AKRON, OHIO (Aug. 25, 5:10 p.m. ET) — Raw material pressures have sent North American prices for PET bottle resin and solid polystyrene higher since Aug. 1.
PET prices are up an average of 3 cents per pound, largely due to higher prices of paraxylene feedstock. That, in turn, has lifted prices for purified terephthalic acid feedstock, which has its U.S. prices tied to paraxylene on a formula basis.
“Paraxylene keeps going up,” one industry insider said. “The margins on it are huge right now. And supplies [of paraxylene] are relatively tight.”
The raw material push has sent prices higher even as North American PET demand largely was flat in the first half of 2011. Demand for the material in Mexico was up slightly, but lower U.S. demand — caused mainly by continued lightweighting of PET bottles — negated that growth, the insider said.
Consumer preferences continue to move toward thinner water bottles and away from thicker bottles for carbonated soft drinks, he added. This was evident in a conversation he recently had with a U.S.-based bottler.
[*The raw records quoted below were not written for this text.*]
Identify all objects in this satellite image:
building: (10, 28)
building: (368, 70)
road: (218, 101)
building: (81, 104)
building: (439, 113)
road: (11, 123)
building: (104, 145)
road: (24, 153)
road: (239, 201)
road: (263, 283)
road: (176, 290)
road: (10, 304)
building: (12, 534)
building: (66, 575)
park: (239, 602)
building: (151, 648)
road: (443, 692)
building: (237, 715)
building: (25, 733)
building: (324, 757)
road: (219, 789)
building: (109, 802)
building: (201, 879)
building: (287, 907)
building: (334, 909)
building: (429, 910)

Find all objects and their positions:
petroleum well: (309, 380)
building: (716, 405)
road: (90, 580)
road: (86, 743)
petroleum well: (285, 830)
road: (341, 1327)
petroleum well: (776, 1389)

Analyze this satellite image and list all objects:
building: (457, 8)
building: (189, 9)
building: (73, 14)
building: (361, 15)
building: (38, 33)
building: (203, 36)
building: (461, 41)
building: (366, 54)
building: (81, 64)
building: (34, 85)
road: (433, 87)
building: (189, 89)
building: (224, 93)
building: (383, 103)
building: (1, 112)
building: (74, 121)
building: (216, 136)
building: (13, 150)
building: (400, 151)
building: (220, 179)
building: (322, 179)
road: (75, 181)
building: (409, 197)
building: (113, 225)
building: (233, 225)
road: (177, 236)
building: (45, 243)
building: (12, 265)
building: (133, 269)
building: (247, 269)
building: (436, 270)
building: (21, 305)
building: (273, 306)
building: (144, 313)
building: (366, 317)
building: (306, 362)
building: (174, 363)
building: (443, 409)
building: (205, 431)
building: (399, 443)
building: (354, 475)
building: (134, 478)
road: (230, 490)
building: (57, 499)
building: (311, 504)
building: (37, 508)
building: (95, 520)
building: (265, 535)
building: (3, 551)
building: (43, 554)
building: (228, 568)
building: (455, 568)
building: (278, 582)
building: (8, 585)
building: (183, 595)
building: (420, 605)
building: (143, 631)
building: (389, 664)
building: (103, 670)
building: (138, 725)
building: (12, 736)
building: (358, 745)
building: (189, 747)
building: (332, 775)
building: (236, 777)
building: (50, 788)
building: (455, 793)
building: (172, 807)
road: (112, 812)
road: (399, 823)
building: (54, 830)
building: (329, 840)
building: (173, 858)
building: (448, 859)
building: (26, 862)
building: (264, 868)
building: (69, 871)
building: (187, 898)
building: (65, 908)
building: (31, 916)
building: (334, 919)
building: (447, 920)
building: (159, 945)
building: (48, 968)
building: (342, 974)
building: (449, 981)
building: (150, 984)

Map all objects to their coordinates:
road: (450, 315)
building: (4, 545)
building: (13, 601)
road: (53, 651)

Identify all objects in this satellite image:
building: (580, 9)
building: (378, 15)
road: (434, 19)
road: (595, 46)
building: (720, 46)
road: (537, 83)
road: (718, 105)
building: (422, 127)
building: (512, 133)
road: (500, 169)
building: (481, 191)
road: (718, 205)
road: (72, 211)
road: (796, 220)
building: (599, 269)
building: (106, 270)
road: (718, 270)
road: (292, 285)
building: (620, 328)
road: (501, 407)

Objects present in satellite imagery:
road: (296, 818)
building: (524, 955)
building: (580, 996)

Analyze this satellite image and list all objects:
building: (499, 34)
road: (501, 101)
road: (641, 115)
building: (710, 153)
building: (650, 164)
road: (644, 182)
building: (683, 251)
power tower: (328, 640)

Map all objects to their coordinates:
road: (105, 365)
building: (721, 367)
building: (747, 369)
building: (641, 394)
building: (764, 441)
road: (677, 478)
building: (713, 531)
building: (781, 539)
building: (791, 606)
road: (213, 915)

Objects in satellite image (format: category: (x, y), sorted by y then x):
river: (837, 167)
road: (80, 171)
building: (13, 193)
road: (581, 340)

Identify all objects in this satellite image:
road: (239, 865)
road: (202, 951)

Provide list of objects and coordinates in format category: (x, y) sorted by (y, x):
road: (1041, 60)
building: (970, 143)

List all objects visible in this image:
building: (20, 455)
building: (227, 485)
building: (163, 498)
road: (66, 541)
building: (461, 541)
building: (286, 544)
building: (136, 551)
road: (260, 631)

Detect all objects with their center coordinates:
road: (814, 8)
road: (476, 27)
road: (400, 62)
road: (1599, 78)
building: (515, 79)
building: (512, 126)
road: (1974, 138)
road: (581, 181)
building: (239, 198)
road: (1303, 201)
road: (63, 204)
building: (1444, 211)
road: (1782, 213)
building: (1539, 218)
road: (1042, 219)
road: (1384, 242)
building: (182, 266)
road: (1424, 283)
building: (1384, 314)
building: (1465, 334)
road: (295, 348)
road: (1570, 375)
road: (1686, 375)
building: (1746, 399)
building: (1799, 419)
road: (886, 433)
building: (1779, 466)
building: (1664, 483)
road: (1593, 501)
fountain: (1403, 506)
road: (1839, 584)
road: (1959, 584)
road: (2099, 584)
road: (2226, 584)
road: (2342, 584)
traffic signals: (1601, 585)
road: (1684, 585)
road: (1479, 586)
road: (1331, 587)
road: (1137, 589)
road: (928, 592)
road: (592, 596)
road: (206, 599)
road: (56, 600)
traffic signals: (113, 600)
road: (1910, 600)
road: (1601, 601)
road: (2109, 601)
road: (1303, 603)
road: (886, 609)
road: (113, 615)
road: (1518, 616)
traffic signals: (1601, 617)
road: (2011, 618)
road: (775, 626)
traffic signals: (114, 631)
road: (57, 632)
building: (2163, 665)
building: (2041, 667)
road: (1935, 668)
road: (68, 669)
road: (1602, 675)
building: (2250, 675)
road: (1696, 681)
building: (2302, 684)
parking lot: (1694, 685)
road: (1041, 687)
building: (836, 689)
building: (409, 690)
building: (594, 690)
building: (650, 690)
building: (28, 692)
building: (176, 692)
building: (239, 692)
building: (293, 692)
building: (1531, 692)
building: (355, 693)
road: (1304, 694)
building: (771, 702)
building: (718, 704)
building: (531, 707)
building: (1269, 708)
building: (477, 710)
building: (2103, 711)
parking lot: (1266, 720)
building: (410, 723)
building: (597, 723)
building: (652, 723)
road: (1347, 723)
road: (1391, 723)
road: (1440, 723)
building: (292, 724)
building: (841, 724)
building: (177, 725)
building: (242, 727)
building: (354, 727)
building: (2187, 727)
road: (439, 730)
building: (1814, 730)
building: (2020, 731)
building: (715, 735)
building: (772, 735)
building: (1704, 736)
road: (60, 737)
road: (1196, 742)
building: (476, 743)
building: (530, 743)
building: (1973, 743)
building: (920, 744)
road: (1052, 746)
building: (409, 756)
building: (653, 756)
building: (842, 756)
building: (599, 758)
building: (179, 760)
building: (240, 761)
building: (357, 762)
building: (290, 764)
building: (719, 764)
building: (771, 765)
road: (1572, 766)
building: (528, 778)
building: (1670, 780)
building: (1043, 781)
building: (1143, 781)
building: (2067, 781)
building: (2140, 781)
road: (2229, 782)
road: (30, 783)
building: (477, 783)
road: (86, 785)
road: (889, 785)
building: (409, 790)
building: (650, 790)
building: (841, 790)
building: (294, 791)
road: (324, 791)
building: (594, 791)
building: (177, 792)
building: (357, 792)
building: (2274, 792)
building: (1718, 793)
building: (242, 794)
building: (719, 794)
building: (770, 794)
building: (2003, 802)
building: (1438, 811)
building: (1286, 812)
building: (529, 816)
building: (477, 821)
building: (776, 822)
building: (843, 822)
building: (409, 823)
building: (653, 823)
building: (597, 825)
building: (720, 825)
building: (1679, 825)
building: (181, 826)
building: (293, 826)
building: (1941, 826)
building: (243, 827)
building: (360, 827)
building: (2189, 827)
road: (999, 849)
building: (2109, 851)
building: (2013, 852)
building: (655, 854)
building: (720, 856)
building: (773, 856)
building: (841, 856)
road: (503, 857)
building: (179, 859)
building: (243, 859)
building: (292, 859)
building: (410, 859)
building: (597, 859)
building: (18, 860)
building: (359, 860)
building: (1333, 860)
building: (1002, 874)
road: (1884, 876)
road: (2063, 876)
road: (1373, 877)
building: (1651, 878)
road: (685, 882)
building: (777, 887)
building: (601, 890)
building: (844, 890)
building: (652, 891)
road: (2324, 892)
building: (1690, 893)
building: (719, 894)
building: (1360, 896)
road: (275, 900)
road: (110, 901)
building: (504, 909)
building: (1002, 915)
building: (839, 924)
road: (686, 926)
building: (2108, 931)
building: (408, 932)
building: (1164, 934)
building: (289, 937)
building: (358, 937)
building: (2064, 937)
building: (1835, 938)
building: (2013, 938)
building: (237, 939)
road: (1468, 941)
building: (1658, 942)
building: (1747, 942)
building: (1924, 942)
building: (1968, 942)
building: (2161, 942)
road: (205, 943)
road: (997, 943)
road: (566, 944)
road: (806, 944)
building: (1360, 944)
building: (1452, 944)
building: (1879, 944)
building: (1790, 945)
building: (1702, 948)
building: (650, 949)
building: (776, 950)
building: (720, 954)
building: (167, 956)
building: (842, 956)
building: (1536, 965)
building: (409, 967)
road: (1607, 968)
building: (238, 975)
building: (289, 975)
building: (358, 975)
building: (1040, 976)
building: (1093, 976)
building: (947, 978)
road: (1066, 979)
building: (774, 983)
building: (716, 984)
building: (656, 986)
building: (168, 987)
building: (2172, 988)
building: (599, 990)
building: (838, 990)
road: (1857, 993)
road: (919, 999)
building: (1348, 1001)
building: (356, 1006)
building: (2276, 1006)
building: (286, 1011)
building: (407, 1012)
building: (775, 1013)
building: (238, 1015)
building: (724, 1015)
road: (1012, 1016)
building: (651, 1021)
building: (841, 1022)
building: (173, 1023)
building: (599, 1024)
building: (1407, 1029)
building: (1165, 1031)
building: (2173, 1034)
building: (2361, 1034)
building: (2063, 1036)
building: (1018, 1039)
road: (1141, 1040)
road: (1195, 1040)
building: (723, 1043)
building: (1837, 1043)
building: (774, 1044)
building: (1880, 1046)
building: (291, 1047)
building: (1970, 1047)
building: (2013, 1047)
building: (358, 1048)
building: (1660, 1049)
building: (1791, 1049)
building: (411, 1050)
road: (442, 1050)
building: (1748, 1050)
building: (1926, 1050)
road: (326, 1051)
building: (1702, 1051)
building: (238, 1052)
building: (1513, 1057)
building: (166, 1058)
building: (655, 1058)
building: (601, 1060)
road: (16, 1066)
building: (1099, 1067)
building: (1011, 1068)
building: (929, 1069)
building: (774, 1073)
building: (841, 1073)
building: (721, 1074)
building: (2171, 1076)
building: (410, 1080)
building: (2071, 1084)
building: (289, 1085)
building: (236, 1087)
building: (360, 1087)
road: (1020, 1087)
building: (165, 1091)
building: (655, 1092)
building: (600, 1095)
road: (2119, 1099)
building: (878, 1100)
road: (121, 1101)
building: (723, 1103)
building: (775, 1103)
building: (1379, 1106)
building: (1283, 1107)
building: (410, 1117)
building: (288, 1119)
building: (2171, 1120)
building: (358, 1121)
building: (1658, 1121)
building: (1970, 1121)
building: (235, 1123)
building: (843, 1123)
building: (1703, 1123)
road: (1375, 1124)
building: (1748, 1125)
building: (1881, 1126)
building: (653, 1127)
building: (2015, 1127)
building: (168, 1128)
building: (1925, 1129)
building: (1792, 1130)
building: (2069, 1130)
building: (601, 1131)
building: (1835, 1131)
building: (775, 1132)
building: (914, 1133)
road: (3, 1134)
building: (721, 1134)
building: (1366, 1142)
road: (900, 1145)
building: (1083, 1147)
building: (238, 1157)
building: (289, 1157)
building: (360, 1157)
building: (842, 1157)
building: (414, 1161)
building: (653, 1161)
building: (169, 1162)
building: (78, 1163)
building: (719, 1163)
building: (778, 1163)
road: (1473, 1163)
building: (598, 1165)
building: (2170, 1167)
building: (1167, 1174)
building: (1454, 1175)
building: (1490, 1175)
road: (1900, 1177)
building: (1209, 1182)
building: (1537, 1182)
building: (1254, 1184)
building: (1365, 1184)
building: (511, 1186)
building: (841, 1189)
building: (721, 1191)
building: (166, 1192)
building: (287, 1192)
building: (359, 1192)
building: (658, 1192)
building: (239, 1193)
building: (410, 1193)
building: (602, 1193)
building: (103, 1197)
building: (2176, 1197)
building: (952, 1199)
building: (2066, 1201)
Every year, the bottler donates beverages to high school graduations in his region. Just a few years ago, the mix of donated beverages would be 90/10 in favor of carbonated soft drinks vs. bottled water. But that mix now has reversed itself, the insider said, with high schools requesting bottled water over soft drinks in the same ratio.
Full-year 2011 could be flat overall for North American PET demand, since no major product launches are scheduled for the beverage market for the remainder of the year. Regional PET prices now are up a net of almost 15 percent since Jan. 1, according to the Plastics News resin pricing chart, as three price increases have outstripped a pair of smaller price decreases.
[The pricing changes will be reflected in the next print edition of Plastics News, which will be published on Sept. 5.]
In PS, prices jumped an average of 4 cents per pound, reflecting a 12 percent jump in prices for benzene feedstock, which settled at $4.13 per gallon for August.
The PS increase “really is cost recovery on the part of the producers,” said David Barry, a PS market watcher with the PetroChem Wire consulting firm in West Orange, N.J. “Benzene was down in the $3 range, but now it's back up.”
Barry added that he wasn't sure of additional price increases, since spot prices for benzene already are trending down. On the PN chart, prices for high-impact grades of PS for injection molding are up about 22 percent since Jan. 1 as a result of four price increases.
Through June, food packaging and food service applications led the way among PS end uses in the U.S. and Canada, with a market share of almost 60 percent, according to the American Chemistry Council in Washington.